What is being asked
Your task is to repeat the entries exactly from their first line through the line with "approach is essential. The mix of challenges", and to stop there.

Listed entries
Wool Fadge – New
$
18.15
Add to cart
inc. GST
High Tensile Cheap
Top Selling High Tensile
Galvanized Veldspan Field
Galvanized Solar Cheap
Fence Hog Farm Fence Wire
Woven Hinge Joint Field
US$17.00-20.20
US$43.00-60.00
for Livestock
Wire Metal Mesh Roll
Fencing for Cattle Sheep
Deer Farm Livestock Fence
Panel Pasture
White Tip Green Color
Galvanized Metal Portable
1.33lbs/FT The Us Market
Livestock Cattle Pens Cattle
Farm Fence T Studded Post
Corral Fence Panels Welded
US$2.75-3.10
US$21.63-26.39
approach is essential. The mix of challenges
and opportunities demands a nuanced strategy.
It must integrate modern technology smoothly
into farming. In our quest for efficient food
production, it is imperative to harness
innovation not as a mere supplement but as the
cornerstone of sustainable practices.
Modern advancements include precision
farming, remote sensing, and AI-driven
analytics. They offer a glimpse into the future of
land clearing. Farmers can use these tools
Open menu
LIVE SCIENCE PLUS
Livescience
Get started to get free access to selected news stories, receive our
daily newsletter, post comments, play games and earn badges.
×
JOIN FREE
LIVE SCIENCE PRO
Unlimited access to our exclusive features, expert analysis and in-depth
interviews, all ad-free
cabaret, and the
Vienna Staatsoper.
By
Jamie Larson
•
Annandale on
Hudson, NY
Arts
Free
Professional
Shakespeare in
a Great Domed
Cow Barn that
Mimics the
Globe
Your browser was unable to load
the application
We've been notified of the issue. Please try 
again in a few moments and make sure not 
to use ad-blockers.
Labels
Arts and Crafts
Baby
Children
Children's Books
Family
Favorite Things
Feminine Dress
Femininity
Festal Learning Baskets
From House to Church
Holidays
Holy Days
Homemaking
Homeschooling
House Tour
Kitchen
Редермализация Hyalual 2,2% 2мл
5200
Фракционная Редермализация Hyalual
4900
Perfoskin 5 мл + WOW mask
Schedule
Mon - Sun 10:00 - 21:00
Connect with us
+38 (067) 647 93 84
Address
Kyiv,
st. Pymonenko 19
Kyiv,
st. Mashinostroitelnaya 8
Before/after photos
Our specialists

Output of the task
Wool Fadge – New
$
18.15
Add to cart
inc. GST
High Tensile Cheap
Top Selling High Tensile
Galvanized Veldspan Field
Galvanized Solar Cheap
Fence Hog Farm Fence Wire
Woven Hinge Joint Field
US$17.00-20.20
US$43.00-60.00
for Livestock
Wire Metal Mesh Roll
Fencing for Cattle Sheep
Deer Farm Livestock Fence
Panel Pasture
White Tip Green Color
Galvanized Metal Portable
1.33lbs/FT The Us Market
Livestock Cattle Pens Cattle
Farm Fence T Studded Post
Corral Fence Panels Welded
US$2.75-3.10
US$21.63-26.39
approach is essential. The mix of challenges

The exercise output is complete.